The blog I came across last night belonged to a woman close to my age. I looked to the right hand side of her blog to see the topic of her most recent posts. They read, "belly pictures at 38 weeks", "nursery photos", and "letter to my sweet girl" {which was so endearing and heartwarming to read}. It expressed practically every sentiment that I have towards the blessing that is our little girl growing inside of me.

Then there was a "good-bye" post. I thought maybe she had begun blogging at a new web address. But when I kept reading I discovered that this post was filled with agonizing, painful words of an emergency crash c-section that caused her daughter's heart rate to quickly drop after delivery and ultimately she died. She talked about the heart-wrenching devastation of that moment, and the precious moments that followed - that she still wanted to hold her precious baby, sing to her, caress her, and memorize every inch of her limp lifeless body. She described her hair as being brown and curly, her cheeks being plump and rosy, and she shared all the dreams that she had for her baby girl's future. I was a total emotional mess after reading this post. I still am. My eyes are full of tears even as I type this post.

Nothing is guaranteed in life. Nothing.

I was in complete despair for this woman I didn't even know. I think it was the first time that I crossed over as a just a woman and connected to someone as a mother.

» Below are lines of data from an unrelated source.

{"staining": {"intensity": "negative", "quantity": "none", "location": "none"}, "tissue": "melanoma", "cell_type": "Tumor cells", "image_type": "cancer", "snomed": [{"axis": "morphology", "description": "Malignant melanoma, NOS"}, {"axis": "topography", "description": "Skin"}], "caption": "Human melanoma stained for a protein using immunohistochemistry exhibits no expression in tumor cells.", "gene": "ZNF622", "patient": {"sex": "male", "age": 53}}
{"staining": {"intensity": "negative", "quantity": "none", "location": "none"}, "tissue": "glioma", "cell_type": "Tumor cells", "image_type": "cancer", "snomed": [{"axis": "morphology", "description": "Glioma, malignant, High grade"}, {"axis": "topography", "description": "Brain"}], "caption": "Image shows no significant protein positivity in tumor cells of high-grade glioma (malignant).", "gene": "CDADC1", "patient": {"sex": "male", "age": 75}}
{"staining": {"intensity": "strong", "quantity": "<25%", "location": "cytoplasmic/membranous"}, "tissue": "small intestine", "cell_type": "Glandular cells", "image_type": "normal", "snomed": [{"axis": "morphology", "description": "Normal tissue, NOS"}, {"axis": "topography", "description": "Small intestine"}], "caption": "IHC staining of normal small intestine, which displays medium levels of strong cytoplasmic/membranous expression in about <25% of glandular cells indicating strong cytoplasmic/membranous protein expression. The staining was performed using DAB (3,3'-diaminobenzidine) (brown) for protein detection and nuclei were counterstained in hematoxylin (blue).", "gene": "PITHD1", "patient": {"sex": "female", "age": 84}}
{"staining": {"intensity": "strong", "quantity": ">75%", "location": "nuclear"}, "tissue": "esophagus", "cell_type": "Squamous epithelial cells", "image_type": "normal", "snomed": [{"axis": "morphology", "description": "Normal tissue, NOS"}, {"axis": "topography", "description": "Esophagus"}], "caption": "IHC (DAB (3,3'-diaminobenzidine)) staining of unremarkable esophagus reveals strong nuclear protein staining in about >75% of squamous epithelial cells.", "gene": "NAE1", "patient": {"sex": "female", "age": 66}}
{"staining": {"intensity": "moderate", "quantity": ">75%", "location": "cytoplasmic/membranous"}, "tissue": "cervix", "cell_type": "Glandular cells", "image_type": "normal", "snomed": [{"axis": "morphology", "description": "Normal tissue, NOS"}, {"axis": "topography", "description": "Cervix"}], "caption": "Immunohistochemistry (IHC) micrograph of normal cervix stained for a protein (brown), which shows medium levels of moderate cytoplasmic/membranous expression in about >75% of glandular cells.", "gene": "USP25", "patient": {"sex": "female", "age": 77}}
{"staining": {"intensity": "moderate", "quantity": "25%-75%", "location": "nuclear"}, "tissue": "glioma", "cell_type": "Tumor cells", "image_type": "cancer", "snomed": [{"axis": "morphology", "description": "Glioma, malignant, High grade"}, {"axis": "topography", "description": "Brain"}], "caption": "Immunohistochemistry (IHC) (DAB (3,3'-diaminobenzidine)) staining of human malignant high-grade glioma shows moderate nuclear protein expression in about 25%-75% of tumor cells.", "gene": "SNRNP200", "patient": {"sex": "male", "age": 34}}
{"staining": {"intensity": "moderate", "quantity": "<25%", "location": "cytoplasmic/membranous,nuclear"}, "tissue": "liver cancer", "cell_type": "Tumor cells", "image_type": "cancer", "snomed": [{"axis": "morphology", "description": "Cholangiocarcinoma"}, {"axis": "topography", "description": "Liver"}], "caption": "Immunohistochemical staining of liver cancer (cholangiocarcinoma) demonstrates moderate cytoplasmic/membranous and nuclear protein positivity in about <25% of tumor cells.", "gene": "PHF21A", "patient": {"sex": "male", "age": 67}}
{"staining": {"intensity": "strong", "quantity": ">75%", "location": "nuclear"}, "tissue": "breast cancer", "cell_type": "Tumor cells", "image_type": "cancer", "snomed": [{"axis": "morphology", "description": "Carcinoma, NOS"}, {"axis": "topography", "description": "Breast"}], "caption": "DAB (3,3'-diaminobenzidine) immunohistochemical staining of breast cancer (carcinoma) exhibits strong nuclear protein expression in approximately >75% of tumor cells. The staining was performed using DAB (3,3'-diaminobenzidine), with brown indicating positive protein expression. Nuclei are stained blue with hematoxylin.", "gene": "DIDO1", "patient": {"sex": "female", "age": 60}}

Even a day later, I can't shake the post I read. It was also accompanied with a video - the music was to "I Will Remember You" by Sarah McLachlan and began with a video that highlighted the stages of her growing belly. I immediately clicked out of it because I just couldn't take watching it and wouldn't have been able to get through it without emptying a box of kleenex.

Last night I just wasn't myself after reading about this woman who tragically lost the baby girl that she had carried and bonded with for 9 months and looked forward to loving for the rest of her life. Last night my husband prayed over our baby girl, and over me, as he consistently does. Although every prayer must come to an end, I didn't want him to stop praying. I felt like the words needed to really go in and reach my soul and saturate every bit of my being down to my toes. Maybe then I would feel totally reassured that baby Ilah will be born healthy and vibrant, without any complications.

I hear it's natural for most expectant mothers to go through these wave of emotions and fears, just in the same way that we experience excitement and joyful anxiousness to welcome our sweet baby into the world.

I just want delivery day to be here. I just want baby Ilah to keep growing strong and healthy in the meantime. I want to get to the moment of hearing her first cry, and seeing what she looks like. I want to be told by the pediatrician that will be examining her the day that she is born that she is healthy and perfect in every way. I can't wait to hold her in my arms, put her first piece of clothing on her that we purchased for her, and I can't wait to bring her home and begin my life with her.

There's nothing else in my life that means more to me right now than this.